### [Paginafragment]
=-=-=

Vanwege de reactie van [onderneming 2] heeft [verzoekster] dit verzoekschrift bij de kantonrechter ingediend met het verzoek de beslagvrije voet te verhogen.

3.De beoordeling

3.1.
Het verzoek van [verzoekster] om de beslagvrije voet te verhogen, zal worden afgewezen. Hieronder volgt een toelichting.
3.2.
In principe kan de kantonrechter de beslagvrije voet voor een door hem te bepalen termijn verhogen als de toepassing van de artikelen 475da e.v. Rechtsvordering (Rv) leidt tot een kennelijk onevenredige hardheid als gevolg van een omstandigheid waarmee geen rekening is gehouden bij de vaststelling van de beslagvrije voet (artikel 475fa Rv).
3.3.
Aan de beoordeling van de vraag of aan de hardheidsclausule wordt voldaan, wordt in deze zaak niet toegekomen. Om te kunnen beoordelen of de beslagvrije voet verhoogd moet worden, is namelijk allereerst van belang dat duidelijk wordt waarop de huidige beslagvrije voet van € 950,00 gebaseerd is. De kantonrechter kan op basis van de door [verzoekster] aangeleverde informatie en stukken geen oordeel geven over de juistheid van de berekende beslagvrije voet. Er kan slechts geconstateerd worden dat [verzoekster] in Duitsland woont en dat de kosten daar in principe vergelijkbaar zijn met de kosten in Nederland. Uit de stukken, meer specifiek uit de e-mail van [onderneming 2] van 6 februari 2023, kan zelfs worden opgemaakt dat de beslagvrije voet eigenlijk € 811,00 moet zijn. Dat is dus nog lager dan de beslagvrije voet ter hoogte van € 950,00 die [verzoekster] tot op heden ontvangt. Het had op de weg van [verzoekster] gelegen meer informatie te verschaffen over de gegevens waarop de beslagvrije voet gebaseerd zou zijn.
3.4.
Nu niet beoordeeld kan worden of de huidige beslagvrije voet in principe correct berekend is, kan ook niet goed beoordeeld worden of de beslagvrije voet moet worden verhoogd op basis van de hardheidsclausule.
3.5.
De kantonrechter overweegt verder dat de hardheidsclausule slechts bij wijze van uitzondering wordt toegepast. Voor een beroep op de hardheidsclausule moet het gaan om uitzonderlijke en noodzakelijke niet (deels) via andere wegen te verlagen extra kosten waarmee de schuldenaar te maken heeft, die de schuldenaar niet op andere wijze vergoed kan krijgen, waardoor de schuldenaar onder het bestaansminimum kom. Verzoeken tot toepassing van de hardheidsclausule, zoals onderhavig verzoek, moeten in volle omvang getoetst worden, waarbij acht moet worden geslagen op alle omstandigheden van het geval. Van een dergelijke uitzondering is in deze zaak geen sprake. Dit wordt hieronder toegelicht aan de hand van de door [verzoekster] aangevoerde omstandigheden.
3.6.

=-=-=

### [Aangeleverd materiaal]
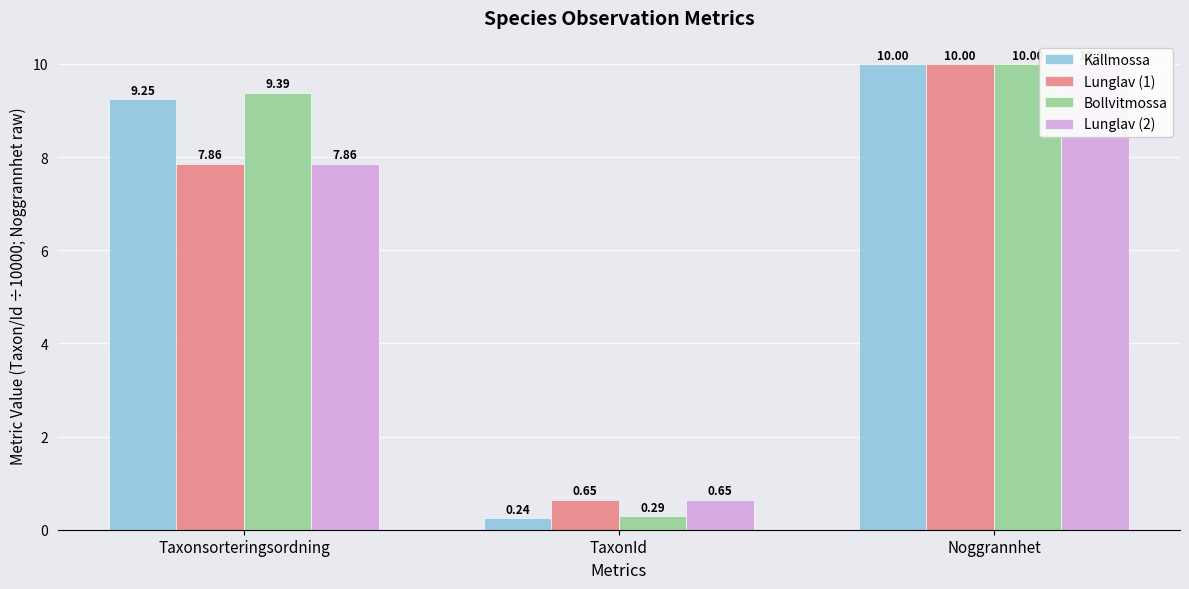

At how many categories does at least one series exceed 4?

2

=-=-=

### [Doel opdracht]
Geef alle subnummers die in het fragment over de beslagvrije voet onder het kopje "3.De beoordeling" voorkomen.

### [Oplossing]
3.1, 3.2, 3.3, 3.4, 3.5, 3.6